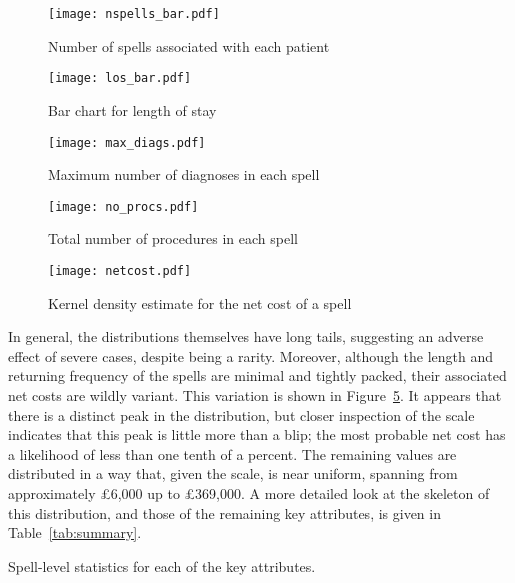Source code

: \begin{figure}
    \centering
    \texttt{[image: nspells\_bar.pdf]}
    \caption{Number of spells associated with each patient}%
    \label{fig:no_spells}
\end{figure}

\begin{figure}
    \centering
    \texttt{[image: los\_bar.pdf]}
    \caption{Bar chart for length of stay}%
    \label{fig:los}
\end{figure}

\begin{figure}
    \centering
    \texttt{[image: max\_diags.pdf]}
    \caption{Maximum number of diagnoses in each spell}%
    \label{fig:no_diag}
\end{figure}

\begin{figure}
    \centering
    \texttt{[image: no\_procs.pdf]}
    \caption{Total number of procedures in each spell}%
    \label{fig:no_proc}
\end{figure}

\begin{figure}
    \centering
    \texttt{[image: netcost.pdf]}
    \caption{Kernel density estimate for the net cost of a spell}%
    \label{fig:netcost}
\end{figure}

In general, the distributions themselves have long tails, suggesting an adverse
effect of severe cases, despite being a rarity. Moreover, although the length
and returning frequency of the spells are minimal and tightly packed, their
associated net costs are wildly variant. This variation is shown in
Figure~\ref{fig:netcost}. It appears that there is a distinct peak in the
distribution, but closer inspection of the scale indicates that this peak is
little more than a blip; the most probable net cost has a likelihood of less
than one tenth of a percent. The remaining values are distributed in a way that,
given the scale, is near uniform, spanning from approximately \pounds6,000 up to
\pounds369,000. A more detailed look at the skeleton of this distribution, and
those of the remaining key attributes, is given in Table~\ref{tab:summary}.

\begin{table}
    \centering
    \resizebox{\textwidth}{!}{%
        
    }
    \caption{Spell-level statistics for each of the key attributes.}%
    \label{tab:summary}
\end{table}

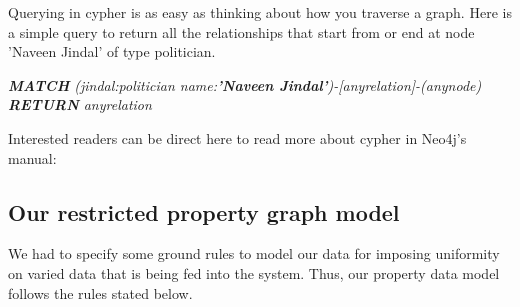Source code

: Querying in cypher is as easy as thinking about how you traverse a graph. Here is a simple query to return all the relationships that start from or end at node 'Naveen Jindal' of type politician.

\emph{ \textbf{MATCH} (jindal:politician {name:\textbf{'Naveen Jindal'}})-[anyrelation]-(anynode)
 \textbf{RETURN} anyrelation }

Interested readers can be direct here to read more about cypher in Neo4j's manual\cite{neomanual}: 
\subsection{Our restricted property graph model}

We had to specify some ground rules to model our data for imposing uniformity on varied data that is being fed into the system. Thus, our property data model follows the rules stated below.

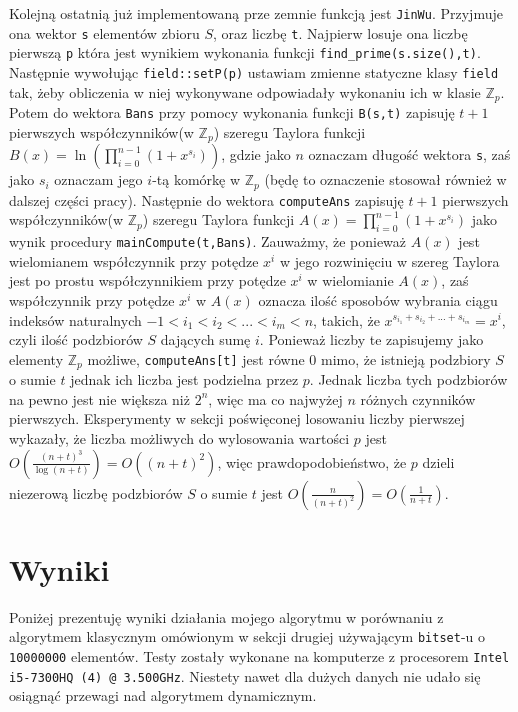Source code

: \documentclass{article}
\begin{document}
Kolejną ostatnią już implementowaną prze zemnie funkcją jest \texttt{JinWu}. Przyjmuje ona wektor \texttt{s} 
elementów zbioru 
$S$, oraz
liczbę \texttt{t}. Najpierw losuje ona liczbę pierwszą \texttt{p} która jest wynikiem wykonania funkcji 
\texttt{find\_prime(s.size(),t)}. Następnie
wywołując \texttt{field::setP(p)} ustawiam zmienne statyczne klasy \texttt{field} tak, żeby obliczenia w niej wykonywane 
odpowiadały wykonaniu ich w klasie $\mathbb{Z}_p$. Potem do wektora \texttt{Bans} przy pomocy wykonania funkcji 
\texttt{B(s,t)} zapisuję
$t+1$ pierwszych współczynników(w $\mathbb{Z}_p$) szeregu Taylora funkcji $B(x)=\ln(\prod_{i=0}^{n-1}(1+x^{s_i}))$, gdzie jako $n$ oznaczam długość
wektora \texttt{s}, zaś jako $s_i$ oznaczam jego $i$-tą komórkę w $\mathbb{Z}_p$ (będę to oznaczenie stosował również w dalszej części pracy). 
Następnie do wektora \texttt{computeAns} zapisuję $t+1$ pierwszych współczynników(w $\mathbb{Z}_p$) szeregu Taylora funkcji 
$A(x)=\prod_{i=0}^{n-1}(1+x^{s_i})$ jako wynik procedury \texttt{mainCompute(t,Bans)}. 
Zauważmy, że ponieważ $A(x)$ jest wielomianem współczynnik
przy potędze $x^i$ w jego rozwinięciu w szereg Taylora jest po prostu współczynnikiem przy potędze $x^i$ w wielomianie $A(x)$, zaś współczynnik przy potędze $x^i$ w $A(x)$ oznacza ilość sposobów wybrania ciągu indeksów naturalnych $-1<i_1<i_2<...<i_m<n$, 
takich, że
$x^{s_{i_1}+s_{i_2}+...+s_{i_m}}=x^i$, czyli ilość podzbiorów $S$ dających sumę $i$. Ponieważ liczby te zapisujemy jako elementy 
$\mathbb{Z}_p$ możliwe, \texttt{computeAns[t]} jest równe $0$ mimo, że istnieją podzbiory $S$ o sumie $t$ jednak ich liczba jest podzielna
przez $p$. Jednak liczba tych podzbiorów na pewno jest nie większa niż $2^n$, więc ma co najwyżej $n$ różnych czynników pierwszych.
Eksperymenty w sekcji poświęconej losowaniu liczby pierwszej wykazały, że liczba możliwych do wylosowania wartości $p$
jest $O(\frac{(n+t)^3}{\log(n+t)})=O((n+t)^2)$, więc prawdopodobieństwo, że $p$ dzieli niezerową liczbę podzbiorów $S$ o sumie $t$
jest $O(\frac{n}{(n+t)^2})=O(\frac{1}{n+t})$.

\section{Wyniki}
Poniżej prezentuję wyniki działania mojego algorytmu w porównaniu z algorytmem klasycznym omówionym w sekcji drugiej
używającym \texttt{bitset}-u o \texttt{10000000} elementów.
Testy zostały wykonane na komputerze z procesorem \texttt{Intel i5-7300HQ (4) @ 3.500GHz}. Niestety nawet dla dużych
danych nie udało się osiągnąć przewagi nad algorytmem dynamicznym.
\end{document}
---
# [Task directions]
Restate the data above word for word. Do not include the images.

# [Response box]
Source code

: \begin{figure}
    \centering
    \texttt{[image: nspells\_bar.pdf]}
    \caption{Number of spells associated with each patient}%
    \label{fig:no_spells}
\end{figure}

\begin{figure}
    \centering
    \texttt{[image: los\_bar.pdf]}
    \caption{Bar chart for length of stay}%
    \label{fig:los}
\end{figure}

\begin{figure}
    \centering
    \texttt{[image: max\_diags.pdf]}
    \caption{Maximum number of diagnoses in each spell}%
    \label{fig:no_diag}
\end{figure}

\begin{figure}
    \centering
    \texttt{[image: no\_procs.pdf]}
    \caption{Total number of procedures in each spell}%
    \label{fig:no_proc}
\end{figure}

\begin{figure}
    \centering
    \texttt{[image: netcost.pdf]}
    \caption{Kernel density estimate for the net cost of a spell}%
    \label{fig:netcost}
\end{figure}

In general, the distributions themselves have long tails, suggesting an adverse
effect of severe cases, despite being a rarity. Moreover, although the length
and returning frequency of the spells are minimal and tightly packed, their
associated net costs are wildly variant. This variation is shown in
Figure~\ref{fig:netcost}. It appears that there is a distinct peak in the
distribution, but closer inspection of the scale indicates that this peak is
little more than a blip; the most probable net cost has a likelihood of less
than one tenth of a percent. The remaining values are distributed in a way that,
given the scale, is near uniform, spanning from approximately \pounds6,000 up to
\pounds369,000. A more detailed look at the skeleton of this distribution, and
those of the remaining key attributes, is given in Table~\ref{tab:summary}.

\begin{table}
    \centering
    \resizebox{\textwidth}{!}{%
        
    }
    \caption{Spell-level statistics for each of the key attributes.}%
    \label{tab:summary}
\end{table}

Source code

: Querying in cypher is as easy as thinking about how you traverse a graph. Here is a simple query to return all the relationships that start from or end at node 'Naveen Jindal' of type politician.

\emph{ \textbf{MATCH} (jindal:politician {name:\textbf{'Naveen Jindal'}})-[anyrelation]-(anynode)
 \textbf{RETURN} anyrelation }

Interested readers can be direct here to read more about cypher in Neo4j's manual\cite{neomanual}: 
\subsection{Our restricted property graph model}

We had to specify some ground rules to model our data for imposing uniformity on varied data that is being fed into the system. Thus, our property data model follows the rules stated below.

Source code

: \documentclass{article}
\begin{document}
Kolejną ostatnią już implementowaną prze zemnie funkcją jest \texttt{JinWu}. Przyjmuje ona wektor \texttt{s} 
elementów zbioru 
$S$, oraz
liczbę \texttt{t}. Najpierw losuje ona liczbę pierwszą \texttt{p} która jest wynikiem wykonania funkcji 
\texttt{find\_prime(s.size(),t)}. Następnie
wywołując \texttt{field::setP(p)} ustawiam zmienne statyczne klasy \texttt{field} tak, żeby obliczenia w niej wykonywane 
odpowiadały wykonaniu ich w klasie $\mathbb{Z}_p$. Potem do wektora \texttt{Bans} przy pomocy wykonania funkcji 
\texttt{B(s,t)} zapisuję
$t+1$ pierwszych współczynników(w $\mathbb{Z}_p$) szeregu Taylora funkcji $B(x)=\ln(\prod_{i=0}^{n-1}(1+x^{s_i}))$, gdzie jako $n$ oznaczam długość
wektora \texttt{s}, zaś jako $s_i$ oznaczam jego $i$-tą komórkę w $\mathbb{Z}_p$ (będę to oznaczenie stosował również w dalszej części pracy). 
Następnie do wektora \texttt{computeAns} zapisuję $t+1$ pierwszych współczynników(w $\mathbb{Z}_p$) szeregu Taylora funkcji 
$A(x)=\prod_{i=0}^{n-1}(1+x^{s_i})$ jako wynik procedury \texttt{mainCompute(t,Bans)}. 
Zauważmy, że ponieważ $A(x)$ jest wielomianem współczynnik
przy potędze $x^i$ w jego rozwinięciu w szereg Taylora jest po prostu współczynnikiem przy potędze $x^i$ w wielomianie $A(x)$, zaś współczynnik przy potędze $x^i$ w $A(x)$ oznacza ilość sposobów wybrania ciągu indeksów naturalnych $-1<i_1<i_2<...<i_m<n$, 
takich, że
$x^{s_{i_1}+s_{i_2}+...+s_{i_m}}=x^i$, czyli ilość podzbiorów $S$ dających sumę $i$. Ponieważ liczby te zapisujemy jako elementy 
$\mathbb{Z}_p$ możliwe, \texttt{computeAns[t]} jest równe $0$ mimo, że istnieją podzbiory $S$ o sumie $t$ jednak ich liczba jest podzielna
przez $p$. Jednak liczba tych podzbiorów na pewno jest nie większa niż $2^n$, więc ma co najwyżej $n$ różnych czynników pierwszych.
Eksperymenty w sekcji poświęconej losowaniu liczby pierwszej wykazały, że liczba możliwych do wylosowania wartości $p$
jest $O(\frac{(n+t)^3}{\log(n+t)})=O((n+t)^2)$, więc prawdopodobieństwo, że $p$ dzieli niezerową liczbę podzbiorów $S$ o sumie $t$
jest $O(\frac{n}{(n+t)^2})=O(\frac{1}{n+t})$.

\section{Wyniki}
Poniżej prezentuję wyniki działania mojego algorytmu w porównaniu z algorytmem klasycznym omówionym w sekcji drugiej
używającym \texttt{bitset}-u o \texttt{10000000} elementów.
Testy zostały wykonane na komputerze z procesorem \texttt{Intel i5-7300HQ (4) @ 3.500GHz}. Niestety nawet dla dużych
danych nie udało się osiągnąć przewagi nad algorytmem dynamicznym.
\end{document}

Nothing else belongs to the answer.